→ **Your goal**
What does the Konya attack report say from the words containing "According to the" through "massacre took place."? Transcribe that part of the report exactly.

→ **Passage**
The Human Rights Association (İHD) and the Turkey Human Rights Foundation (TİHV) on Saturday condemned what they described as a horrifying racist attack against a Kurdish family in Konya that led to the death of seven people.
According to the statement, despite a racist attack on May 12 by a group of 50 to 60 people and a subsequent protection order, the Dedeoğlu family was not protected and the massacre took place.
“Although the perpetrator(s) have not yet been identified, the rhetoric used against the Dedeoğlu family in the previous attack strengthens the view that this was a racist attack,” the rights organizations said.
Seven members of the Dedeoğlu family were killed Friday by assailants who tried to burn their house down. Some members of the family had been seriously injured in another attack in May by neighbors who warned them that they “will not let Kurds live here” in Konya.
One of the family members had complained in mid-July that the police and judges had been partial to the May attackers, who were freed, and said the family feared for their lives.

Saved data entries
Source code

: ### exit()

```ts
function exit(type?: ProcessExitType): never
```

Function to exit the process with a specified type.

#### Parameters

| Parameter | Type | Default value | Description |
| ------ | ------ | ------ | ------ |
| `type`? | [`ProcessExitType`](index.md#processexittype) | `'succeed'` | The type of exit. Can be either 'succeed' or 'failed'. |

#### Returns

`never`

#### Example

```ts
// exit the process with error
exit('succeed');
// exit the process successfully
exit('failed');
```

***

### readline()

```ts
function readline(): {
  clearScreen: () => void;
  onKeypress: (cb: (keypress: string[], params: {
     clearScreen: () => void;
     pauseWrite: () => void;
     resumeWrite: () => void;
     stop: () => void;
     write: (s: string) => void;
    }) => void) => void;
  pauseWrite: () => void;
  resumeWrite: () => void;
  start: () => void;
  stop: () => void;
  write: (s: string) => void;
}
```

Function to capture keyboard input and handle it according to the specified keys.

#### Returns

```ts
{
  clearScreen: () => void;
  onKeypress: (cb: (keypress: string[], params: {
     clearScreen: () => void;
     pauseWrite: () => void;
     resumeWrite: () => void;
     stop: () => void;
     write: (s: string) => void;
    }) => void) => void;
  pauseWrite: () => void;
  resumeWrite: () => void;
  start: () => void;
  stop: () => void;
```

→ **Solution for this exercise**
According to the statement, despite a racist attack on May 12 by a group of 50 to 60 people and a subsequent protection order, the Dedeoğlu family was not protected and the massacre took place.